March 26, 2020
WASHINGTON - Today, U.S. Senator Roy Blunt (Mo.), Chairman of the U.S. Senate Appropriations Subcommittee on Labor, Health and Human Services, Education and Related Agencies (Labor/HHS), announced that legislation he helped introduce, the bipartisan Commission on America’s Medical Security Act, passed the Senate as part of the Coronavirus Aid, Relief, and Economic Security (CARES) Act, the phase 3 coronavirus response legislation. The CARES Act must now be passed by the House before reaching the president’s desk.
The Commission on America’s Medical Security Act directs the National Academies of Sciences, Engineering, and Medicine to assess America’s dependence on foreign-made medical equipment, devices, and medications and provide recommendations to improve the resiliency of our medical supply chain. As Labor/HHS chairman, Blunt successfully worked to secure the funding necessary for the National Academies to conduct its assessment.
“The coronavirus pandemic has exposed vulnerabilities in America’s medical supply chain that we have to address,” said Blunt. “With so many of the medical supplies that we use made by manufacturers in other countries, looking at ways to keep our nation’s medical supply chain protected from disruptions is a public health and national security priority. This bipartisan effort will help ensure we have a supply chain in place that allows us to respond to the coronavirus and prepare for future public health challenges.”

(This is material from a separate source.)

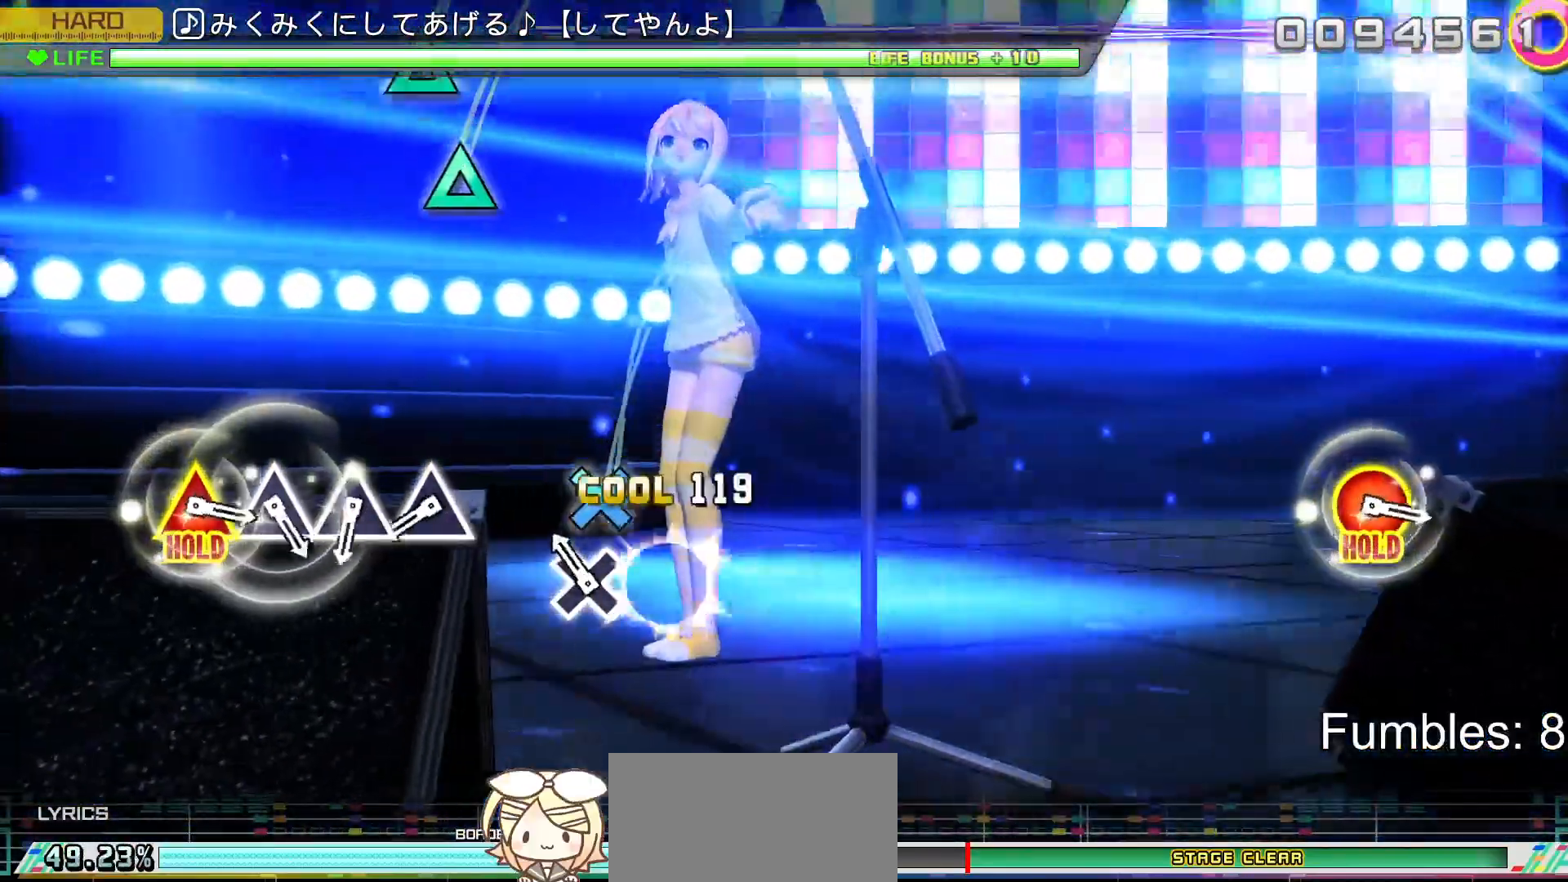
{"buttons": ["L2"], "left_stick": "center", "right_stick": "center", "events": [[50, "CROSS", "up"], [150, "CROSS", "down"], [283, "CROSS", "up"]]}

Approximately 40% of finished drugs and 80% of active pharmaceutical ingredients are manufactured overseas—primarily from China and India. The ongoing global coronavirus outbreak has highlighted broader public health and national security vulnerabilities stemming from our nation’s reliance upon foreign manufacturing and the shortcomings in our regulatory oversight of global supply chains. On February 27, the Food and Drug Administration (FDA) announced the first coronavirus-related drug shortage, and on March 10, the FDA halted its routine overseas inspections of drugs and devices.